Mest wasn’t a central act, and they probably could have opted not to play without causing much concern among the attendees. Yet he stood up there in total pain simply because it’s his job and he takes it seriously enough to do it despite the injury. Meanwhile you and I call it day at 9 a.m. when we’ve sneezed one too many times. The band has since had to take a break from the tour due to doctor’s orders, but will rejoin in time for the Pomona, California show on July 8.

More intriguing to me than this event was AFI. Here’s a band I have yet to figure out, and perhaps I never will. Over the years, I’ve hated them. And yet now I find myself wanting to call them out as one of the few bright spots in an ever-dimming industry.

I first encountered AFI (A Fire Inside, for dolts like me) at a Dance Hall Crashers show at The Fillmore in San Francisco around 1996. They came on before No Use For a Name, and just as they did at Warped last month, they completely tore it up. I chalked it up to a localized teen phenomenon at the time and dismissed it until recently.

Seven years later, the band remains a mainly teen sensation that clearly connects with its loyal fans (known as the Despair Faction) in a way no one else did at Warped. We’re talking way beyond simply knowing all the lyrics. The fist-pumping and fervor the crowd displayed is something I’ve not witnessed since seeing thousands of metalheads pounding their fists in unison to Metallica at Day on the Green in 1985. It’s scary, yet at the same time, so damn refreshing.

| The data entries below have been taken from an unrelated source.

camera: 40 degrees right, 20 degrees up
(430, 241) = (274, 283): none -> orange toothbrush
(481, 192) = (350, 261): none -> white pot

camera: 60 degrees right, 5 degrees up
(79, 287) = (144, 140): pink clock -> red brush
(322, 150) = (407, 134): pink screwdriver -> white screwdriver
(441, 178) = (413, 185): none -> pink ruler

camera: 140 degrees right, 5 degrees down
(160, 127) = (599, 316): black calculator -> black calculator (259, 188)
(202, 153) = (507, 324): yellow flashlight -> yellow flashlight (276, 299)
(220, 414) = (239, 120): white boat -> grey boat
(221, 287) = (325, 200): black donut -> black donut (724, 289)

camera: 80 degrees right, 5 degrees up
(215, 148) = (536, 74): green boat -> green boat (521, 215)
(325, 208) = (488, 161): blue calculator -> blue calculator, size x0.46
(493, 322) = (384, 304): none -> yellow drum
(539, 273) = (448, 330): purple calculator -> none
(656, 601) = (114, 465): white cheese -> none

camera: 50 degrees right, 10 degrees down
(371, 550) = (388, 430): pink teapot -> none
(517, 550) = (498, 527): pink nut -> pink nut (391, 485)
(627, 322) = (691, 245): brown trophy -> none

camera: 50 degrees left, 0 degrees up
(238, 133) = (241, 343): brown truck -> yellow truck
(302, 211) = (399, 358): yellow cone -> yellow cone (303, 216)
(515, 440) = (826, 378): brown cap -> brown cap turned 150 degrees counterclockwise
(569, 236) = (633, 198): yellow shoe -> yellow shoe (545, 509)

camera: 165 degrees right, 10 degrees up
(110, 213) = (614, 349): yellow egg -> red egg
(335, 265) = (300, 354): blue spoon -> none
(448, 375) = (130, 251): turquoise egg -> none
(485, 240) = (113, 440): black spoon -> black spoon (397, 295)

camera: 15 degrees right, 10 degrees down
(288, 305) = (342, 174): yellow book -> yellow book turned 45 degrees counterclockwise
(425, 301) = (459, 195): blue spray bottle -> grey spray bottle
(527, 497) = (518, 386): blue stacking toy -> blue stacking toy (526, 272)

In speaking with friends in different states, the two AFI shows I’ve witnessed aren’t anomalies — it’s that way every time they play. And to think this is a band that essentially broke up for a period of time because no one seemed to care. If not for a chance reunion show in their hometown of Ukiah, California, the “fire inside” could have died long ago.

The upshot of it all is AFI brought an element to Warped that hasn’t been seen. Their uncanny combination of punk angst, melodic sensibilities, ethereal qualities and tribal core make for a sound that transcends everything AFI used to be, yet stays to true to who they’ve always been.

In a similar fashion, Rancid remains comfortable in their skin, and their live performance proves it every time. Pulling in a somewhat broader audience than other Warped acts, Rancid had 12-year-olds and 40-year-olds shouting their songs side by side. And as I contemplated how the scene has gone from braces and hardline political views to grande mochas and suburban boredom, it struck me how important this band is to punk rock.

Without disrespecting The Ramones or The Clash, Rancid have become godfathers of sorts, the latest leaders who do what they can to represent the purest values of punk. Who will be the next social pariah to carry the torch to the next generation of the disillusioned? While Warped might have been a fun afternoon spent witnessing some genuine artists, it’s clear the tour has yet to bring forth a successor.